DATASET:
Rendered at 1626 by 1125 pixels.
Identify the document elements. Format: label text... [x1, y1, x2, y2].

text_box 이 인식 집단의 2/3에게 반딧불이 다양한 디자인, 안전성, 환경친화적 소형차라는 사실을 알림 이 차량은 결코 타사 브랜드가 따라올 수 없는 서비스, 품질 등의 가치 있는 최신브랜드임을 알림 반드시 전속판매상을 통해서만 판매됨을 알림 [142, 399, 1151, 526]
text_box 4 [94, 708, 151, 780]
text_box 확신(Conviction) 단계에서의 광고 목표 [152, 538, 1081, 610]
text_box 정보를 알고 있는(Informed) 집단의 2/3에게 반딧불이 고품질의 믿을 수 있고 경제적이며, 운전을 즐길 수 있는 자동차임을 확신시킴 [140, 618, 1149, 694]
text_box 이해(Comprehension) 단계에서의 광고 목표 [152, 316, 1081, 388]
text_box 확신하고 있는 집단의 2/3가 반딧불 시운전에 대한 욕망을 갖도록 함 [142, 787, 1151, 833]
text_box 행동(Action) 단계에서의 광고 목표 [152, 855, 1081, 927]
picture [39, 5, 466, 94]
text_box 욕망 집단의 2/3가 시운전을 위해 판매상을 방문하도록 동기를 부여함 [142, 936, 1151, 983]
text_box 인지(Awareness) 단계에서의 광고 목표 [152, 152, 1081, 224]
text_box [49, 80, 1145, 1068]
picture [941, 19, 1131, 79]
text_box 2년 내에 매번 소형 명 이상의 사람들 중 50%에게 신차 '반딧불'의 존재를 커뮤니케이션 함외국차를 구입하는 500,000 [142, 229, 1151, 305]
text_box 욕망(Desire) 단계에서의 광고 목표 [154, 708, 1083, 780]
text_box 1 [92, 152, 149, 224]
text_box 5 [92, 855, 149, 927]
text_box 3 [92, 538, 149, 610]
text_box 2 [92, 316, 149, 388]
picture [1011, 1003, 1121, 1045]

YOUR ASSIGNMENT:
Copy out each line of the data in which the word "picture" appears.

RESULT OF THE EXERCISE:
picture [39, 5, 466, 94]
picture [941, 19, 1131, 79]
picture [1011, 1003, 1121, 1045]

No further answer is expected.